* [What you are asked to do]: Repeat each line of the material word for word.

* [Supplied material]:

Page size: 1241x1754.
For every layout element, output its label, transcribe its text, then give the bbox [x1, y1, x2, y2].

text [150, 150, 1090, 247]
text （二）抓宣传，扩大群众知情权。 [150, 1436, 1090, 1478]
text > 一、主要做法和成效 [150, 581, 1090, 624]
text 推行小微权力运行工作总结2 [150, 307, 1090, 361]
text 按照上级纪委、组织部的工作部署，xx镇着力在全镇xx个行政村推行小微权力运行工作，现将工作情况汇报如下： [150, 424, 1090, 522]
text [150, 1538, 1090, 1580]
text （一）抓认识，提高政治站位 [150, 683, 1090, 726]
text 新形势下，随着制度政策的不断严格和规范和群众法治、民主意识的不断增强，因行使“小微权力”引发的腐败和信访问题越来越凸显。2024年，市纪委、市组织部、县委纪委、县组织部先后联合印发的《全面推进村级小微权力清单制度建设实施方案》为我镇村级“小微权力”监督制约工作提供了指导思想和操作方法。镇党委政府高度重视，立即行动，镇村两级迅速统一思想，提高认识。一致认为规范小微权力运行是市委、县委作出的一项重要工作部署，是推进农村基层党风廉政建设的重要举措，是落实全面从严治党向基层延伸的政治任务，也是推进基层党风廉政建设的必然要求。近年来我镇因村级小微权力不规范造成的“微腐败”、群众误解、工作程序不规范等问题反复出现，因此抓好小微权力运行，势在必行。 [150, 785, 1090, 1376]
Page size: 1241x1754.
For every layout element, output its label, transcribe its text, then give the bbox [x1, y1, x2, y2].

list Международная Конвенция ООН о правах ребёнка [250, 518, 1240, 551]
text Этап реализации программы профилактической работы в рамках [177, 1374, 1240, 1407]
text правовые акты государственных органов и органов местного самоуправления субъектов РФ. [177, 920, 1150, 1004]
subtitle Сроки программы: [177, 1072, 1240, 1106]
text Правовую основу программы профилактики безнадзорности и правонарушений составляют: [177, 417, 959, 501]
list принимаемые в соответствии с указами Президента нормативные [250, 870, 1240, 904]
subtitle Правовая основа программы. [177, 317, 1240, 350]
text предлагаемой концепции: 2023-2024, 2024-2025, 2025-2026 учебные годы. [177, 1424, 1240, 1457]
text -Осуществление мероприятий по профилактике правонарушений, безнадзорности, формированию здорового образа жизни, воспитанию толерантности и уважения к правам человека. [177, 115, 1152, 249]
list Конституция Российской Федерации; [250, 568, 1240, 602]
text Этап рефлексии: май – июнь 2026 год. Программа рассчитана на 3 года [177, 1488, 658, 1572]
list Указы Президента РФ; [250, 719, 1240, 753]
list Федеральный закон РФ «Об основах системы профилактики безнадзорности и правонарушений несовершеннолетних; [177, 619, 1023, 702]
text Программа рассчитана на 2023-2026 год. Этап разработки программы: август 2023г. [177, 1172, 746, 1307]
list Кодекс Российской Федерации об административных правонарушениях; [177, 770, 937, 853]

* [Result below]:
Page size: 1241x1754.
For every layout element, output its label, transcribe its text, then give the bbox [x1, y1, x2, y2].

text [150, 150, 1090, 247]
text （二）抓宣传，扩大群众知情权。 [150, 1436, 1090, 1478]
text > 一、主要做法和成效 [150, 581, 1090, 624]
text 推行小微权力运行工作总结2 [150, 307, 1090, 361]
text 按照上级纪委、组织部的工作部署，xx镇着力在全镇xx个行政村推行小微权力运行工作，现将工作情况汇报如下： [150, 424, 1090, 522]
text [150, 1538, 1090, 1580]
text （一）抓认识，提高政治站位 [150, 683, 1090, 726]
text 新形势下，随着制度政策的不断严格和规范和群众法治、民主意识的不断增强，因行使“小微权力”引发的腐败和信访问题越来越凸显。2024年，市纪委、市组织部、县委纪委、县组织部先后联合印发的《全面推进村级小微权力清单制度建设实施方案》为我镇村级“小微权力”监督制约工作提供了指导思想和操作方法。镇党委政府高度重视，立即行动，镇村两级迅速统一思想，提高认识。一致认为规范小微权力运行是市委、县委作出的一项重要工作部署，是推进农村基层党风廉政建设的重要举措，是落实全面从严治党向基层延伸的政治任务，也是推进基层党风廉政建设的必然要求。近年来我镇因村级小微权力不规范造成的“微腐败”、群众误解、工作程序不规范等问题反复出现，因此抓好小微权力运行，势在必行。 [150, 785, 1090, 1376]
Page size: 1241x1754.
For every layout element, output its label, transcribe its text, then give the bbox [x1, y1, x2, y2].

list Международная Конвенция ООН о правах ребёнка [250, 518, 1240, 551]
text Этап реализации программы профилактической работы в рамках [177, 1374, 1240, 1407]
text правовые акты государственных органов и органов местного самоуправления субъектов РФ. [177, 920, 1150, 1004]
subtitle Сроки программы: [177, 1072, 1240, 1106]
text Правовую основу программы профилактики безнадзорности и правонарушений составляют: [177, 417, 959, 501]
list принимаемые в соответствии с указами Президента нормативные [250, 870, 1240, 904]
subtitle Правовая основа программы. [177, 317, 1240, 350]
text предлагаемой концепции: 2023-2024, 2024-2025, 2025-2026 учебные годы. [177, 1424, 1240, 1457]
text -Осуществление мероприятий по профилактике правонарушений, безнадзорности, формированию здорового образа жизни, воспитанию толерантности и уважения к правам человека. [177, 115, 1152, 249]
list Конституция Российской Федерации; [250, 568, 1240, 602]
text Этап рефлексии: май – июнь 2026 год. Программа рассчитана на 3 года [177, 1488, 658, 1572]
list Указы Президента РФ; [250, 719, 1240, 753]
list Федеральный закон РФ «Об основах системы профилактики безнадзорности и правонарушений несовершеннолетних; [177, 619, 1023, 702]
text Программа рассчитана на 2023-2026 год. Этап разработки программы: август 2023г. [177, 1172, 746, 1307]
list Кодекс Российской Федерации об административных правонарушениях; [177, 770, 937, 853]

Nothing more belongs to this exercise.